Paul, devemos então extinguir todo ranço de metodologia das ciências? A resposta, creio que você a compartilharia comigo, é um sonoro não! O problema está no “tem que”: no diálogo, quando uma afirmação começa com “tem que”, isso já denuncia um pressuposto, uma crença que se manifesta numa imposição. Não se trata de ser contra o método, mas a favor de uma horizontalização de todos os saberes e formas de proceder, mesmo aquelas mais distantes do nosso habitual.
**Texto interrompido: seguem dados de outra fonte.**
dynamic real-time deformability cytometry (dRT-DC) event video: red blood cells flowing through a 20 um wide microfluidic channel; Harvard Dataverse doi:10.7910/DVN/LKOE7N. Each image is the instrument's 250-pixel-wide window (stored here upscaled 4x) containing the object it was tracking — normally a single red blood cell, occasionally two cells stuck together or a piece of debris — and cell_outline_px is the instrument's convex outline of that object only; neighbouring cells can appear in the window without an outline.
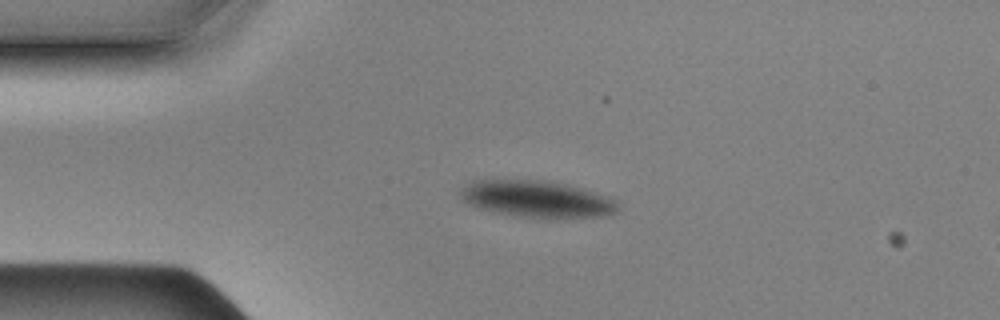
{"species": "Egyptian fruit bat (a non-hibernating species)", "species_latin": "Rousettus aegyptiacus", "temperature_condition": "cold", "stored_images_in_passage": 45, "camera_frame_rate_fps": 3000, "um_per_image_px": 0.085, "animal": {"sex": "male"}, "frame": {"image": 1, "passage_image": 1, "time_ms": 0.0, "image_size_px": [1000, 320], "cell_outline_px": [[620, 208], [616, 212], [604, 216], [524, 216], [496, 212], [480, 208], [468, 204], [460, 200], [460, 192], [472, 180], [540, 180], [564, 184], [608, 196], [616, 200]], "centroid_in_image_um": [45.61, 16.89], "position_along_channel_um": 39.4, "area_um2": 32.71}}
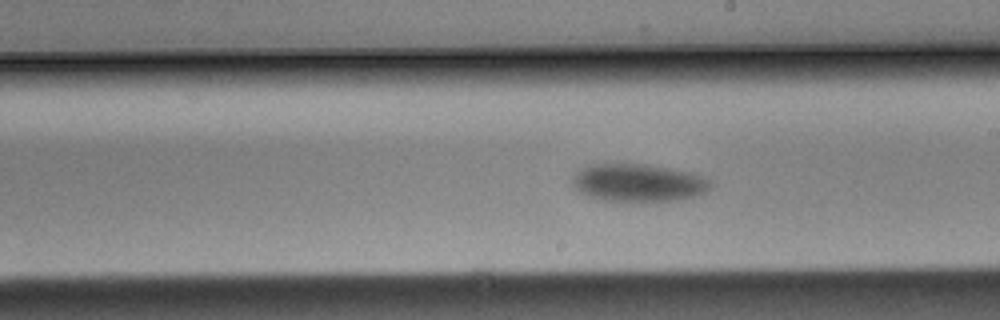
{"frame": {"image": 2, "passage_image": 20, "time_ms": 6.333, "image_size_px": [1000, 320], "cell_outline_px": [[712, 188], [696, 196], [684, 200], [656, 204], [628, 204], [596, 200], [580, 192], [572, 184], [572, 176], [580, 168], [588, 164], [604, 160], [624, 160], [648, 164], [692, 172], [712, 180]], "centroid_in_image_um": [54.21, 15.54], "position_along_channel_um": 234.8, "area_um2": 33.41}}
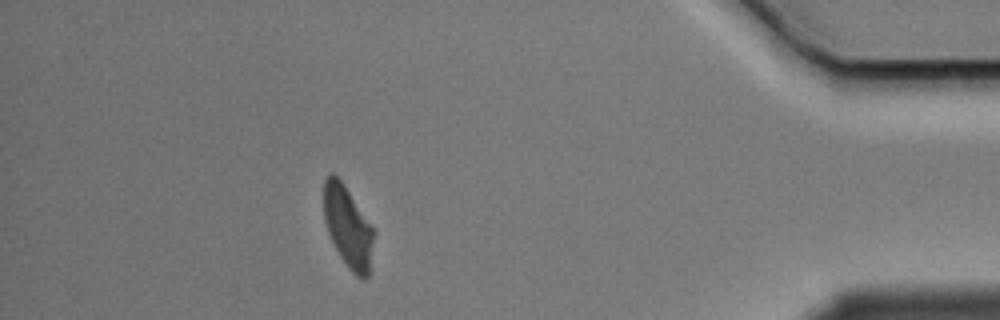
{"frame": {"image": 3, "passage_image": 39, "time_ms": 12.667, "image_size_px": [1000, 320], "cell_outline_px": [[376, 232], [368, 276], [364, 280], [356, 276], [348, 268], [340, 256], [328, 232], [324, 220], [324, 180], [332, 172], [344, 184]], "centroid_in_image_um": [29.59, 19.31], "position_along_channel_um": 405.6, "area_um2": 23.64}}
É dizer: a escassez mora nos extremos e, neste caso, revela-se quando queremos fixar uma forma de pensar como a certa (escassez de possibilidades) e também quando queremos impor a destituição de todas as estruturas e métodos já estabelecidos (escassez de humildade). As metodologias disponíveis, não só no território científico como em qualquer outro, são ferramentas que guiam nosso pensamento em terras áridas. São, por isso, muito importantes. Que tal aceitarmos todas elas, quer sejam “científicas” ou não, como legítimos desenvolvimentos humanos? Trazê-las à mesa quando formos enfrentar nossa próxima questão? Ordem e caos são duas forças que precisam conviver.
Neste sentido, mais do que tolerar diferentes conhecimentos e formas de proceder, é preciso aceitá-los em sua inteireza, acolhê-los como legítimos outros. Esta é a epistemologia do amor que acredito que você, Paul, defendeu. O amor que delimito aqui é, de acordo com Humberto Maturana,
“[…] o anseio biológico que nos faz aceitar a presença do outro ao nosso lado sem razão, nos devolve à socialização e muda a referência de nossas racionalizações. A aceitação do outro sem exigências é o inimigo da tirania e do abuso, porque abre um espaço para a cooperação. O amor é o inimigo da apropriação.”
Essa epistemologia assume então uma característica pré-racional, por ser baseada, antes, num domínio emocional:
“o amor é o fenômeno biológico que nos permite escapar da alienação anti-social criada por nós através de nossas racionalizações. É através da razão que justificamos a tirania, a destruição da natureza ou o abuso sobre outros seres humanos na defesa de nossas propriedades materiais ou ideológicas”.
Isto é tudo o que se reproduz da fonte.